Remember when China and the US followed our example and abolished capital punishment? No, me neither. But some think those superpowers would willingly destroy their own economies if we first destroyed out own.

Some like the Guardian’s David Marr, for example:

If Morrison could face the truth, he might speak not only to his country but the world. If Australia were taking effective action against climate change, this catastrophe would give us the right to demand better of the great rogue states on climate, China and the USA.

Let’s imagine how a demanding phone call from Morrison to China might proceed:

Nameless Communist Functionary: Hello, National People’s Congress. Chang Wa speaking.

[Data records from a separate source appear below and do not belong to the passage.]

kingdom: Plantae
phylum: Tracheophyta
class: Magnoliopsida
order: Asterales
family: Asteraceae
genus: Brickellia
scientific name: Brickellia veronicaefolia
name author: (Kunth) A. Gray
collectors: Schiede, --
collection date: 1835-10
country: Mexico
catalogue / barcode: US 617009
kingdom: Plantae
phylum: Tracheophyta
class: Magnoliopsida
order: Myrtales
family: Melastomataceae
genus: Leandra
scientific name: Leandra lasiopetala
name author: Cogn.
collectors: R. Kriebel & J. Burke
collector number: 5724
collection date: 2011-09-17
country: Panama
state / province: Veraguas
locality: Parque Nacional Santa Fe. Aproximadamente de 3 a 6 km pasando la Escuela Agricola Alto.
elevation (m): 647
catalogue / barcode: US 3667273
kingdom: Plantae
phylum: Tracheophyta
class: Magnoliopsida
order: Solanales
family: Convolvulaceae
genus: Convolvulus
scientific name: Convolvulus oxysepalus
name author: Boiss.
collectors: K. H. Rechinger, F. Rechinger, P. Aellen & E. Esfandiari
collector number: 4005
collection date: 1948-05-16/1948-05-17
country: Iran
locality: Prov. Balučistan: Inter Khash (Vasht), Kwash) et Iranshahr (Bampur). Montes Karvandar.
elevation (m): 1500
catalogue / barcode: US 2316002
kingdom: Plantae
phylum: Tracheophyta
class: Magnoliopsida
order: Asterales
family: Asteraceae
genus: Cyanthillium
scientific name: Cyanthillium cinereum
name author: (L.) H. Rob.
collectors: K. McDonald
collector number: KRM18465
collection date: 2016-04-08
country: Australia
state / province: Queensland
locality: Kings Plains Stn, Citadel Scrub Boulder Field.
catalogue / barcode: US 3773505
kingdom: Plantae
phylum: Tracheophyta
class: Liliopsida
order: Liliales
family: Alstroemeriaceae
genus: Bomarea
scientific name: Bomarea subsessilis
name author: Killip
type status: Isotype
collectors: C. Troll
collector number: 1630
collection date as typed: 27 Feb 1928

Morrison: Hello, Mr Wa. We in Australia have just banned coal mining and halved our economy, and we were wondering if China could please do the same.

NCF: One moment please.

(Muffled sounds of a brief conversation in Chinese, followed by 30 seconds of hysterical laughter.)

NCF: Very sorry, Mr Morrison. Ling Tao just told a funny joke about those Jiangxi province rednecks. You were saying?

Morrison: I was saying, Mr Wa, that we’ve just halved our economy …

NCF: One more moment, please.

(Further shrieks of laughter, followed by breathless gasping.)

NCF: Oh, that Ling Tao and his Jiangxi impressions.

Morrison: This is no laughing matter! Carbon dioxide emissions have set Australia alight and our firefighters are completely exhausted. We’ve now had to involve our army, navy and air force. Unless you join us in reducing emissions, I will …

NCF: Wait. Stop.

Morrison: Yes?

NCF: You say able-bodied Australians exhausted from firefight?

Morrison: Yes. Yes, I do.

NCF: And you say … defence forces all very busy right now at fire?

Morrison: Well, yes. Everybody must pitch in and help in this great battle against …

NCF: Sorry got to go now big hurry important work bye-bye.

(Hangs up.)

Next, Morrison calls an old friend:

US President Donald Trump: ScoMo! ScoMo, old buddy! Man, am I ever glad you weren’t christened Howard. What can I do for you?

Morrison: Mr President, I need a small favour. See, we’ve just crippled our economy to set an example for you and China. So, how about it? Can you maybe shut down Texas or something?

(Long pause.)

Trump: Do have anything like our 25th Amendment in your constitution? You know, something that means a leader can be thrown out if he goes crazy?

Morrison: No.

Trump: Didn’t think so. By the way, why does this radar I’m looking at show a fleet of Chinese warships headed towards your eastern coast?